- Records for processing:
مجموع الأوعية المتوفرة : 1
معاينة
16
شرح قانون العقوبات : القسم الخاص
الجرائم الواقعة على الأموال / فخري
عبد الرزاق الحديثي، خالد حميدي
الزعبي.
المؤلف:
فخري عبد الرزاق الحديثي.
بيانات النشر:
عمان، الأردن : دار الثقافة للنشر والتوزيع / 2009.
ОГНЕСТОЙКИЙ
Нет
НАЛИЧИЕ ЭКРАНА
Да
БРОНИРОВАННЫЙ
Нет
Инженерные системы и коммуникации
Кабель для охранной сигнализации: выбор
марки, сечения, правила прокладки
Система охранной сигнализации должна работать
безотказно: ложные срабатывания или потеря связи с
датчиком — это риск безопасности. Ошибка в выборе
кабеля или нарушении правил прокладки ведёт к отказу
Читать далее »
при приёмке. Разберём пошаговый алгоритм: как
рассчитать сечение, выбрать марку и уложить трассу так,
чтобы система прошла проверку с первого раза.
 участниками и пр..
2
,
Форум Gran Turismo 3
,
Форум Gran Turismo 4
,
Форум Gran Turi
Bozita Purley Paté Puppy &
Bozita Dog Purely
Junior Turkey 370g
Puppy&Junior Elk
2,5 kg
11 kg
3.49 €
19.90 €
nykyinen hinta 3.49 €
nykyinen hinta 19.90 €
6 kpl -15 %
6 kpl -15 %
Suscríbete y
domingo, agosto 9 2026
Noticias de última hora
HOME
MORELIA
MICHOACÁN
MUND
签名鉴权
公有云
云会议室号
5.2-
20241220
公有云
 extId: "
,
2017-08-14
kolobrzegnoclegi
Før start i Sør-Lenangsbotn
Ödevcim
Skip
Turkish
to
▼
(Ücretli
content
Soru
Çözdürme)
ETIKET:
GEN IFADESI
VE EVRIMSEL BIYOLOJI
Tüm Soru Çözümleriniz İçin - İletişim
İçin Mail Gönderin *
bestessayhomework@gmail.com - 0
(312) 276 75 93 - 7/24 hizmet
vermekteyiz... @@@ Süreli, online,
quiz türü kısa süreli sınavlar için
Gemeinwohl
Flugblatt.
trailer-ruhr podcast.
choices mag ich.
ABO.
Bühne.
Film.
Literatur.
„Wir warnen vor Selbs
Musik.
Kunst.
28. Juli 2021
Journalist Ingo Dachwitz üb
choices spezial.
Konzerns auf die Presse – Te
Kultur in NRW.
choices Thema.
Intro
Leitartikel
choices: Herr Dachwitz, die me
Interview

- Exercise directions: Leave out every line ahead of the one containing "İçin Mail Gönderin *" and print the rest of the listing exactly.

- Expected output:
İçin Mail Gönderin *
bestessayhomework@gmail.com - 0
(312) 276 75 93 - 7/24 hizmet
vermekteyiz... @@@ Süreli, online,
quiz türü kısa süreli sınavlar için
Gemeinwohl
Flugblatt.
trailer-ruhr podcast.
choices mag ich.
ABO.
Bühne.
Film.
Literatur.
„Wir warnen vor Selbs
Musik.
Kunst.
28. Juli 2021
Journalist Ingo Dachwitz üb
choices spezial.
Konzerns auf die Presse – Te
Kultur in NRW.
choices Thema.
Intro
Leitartikel
choices: Herr Dachwitz, die me
Interview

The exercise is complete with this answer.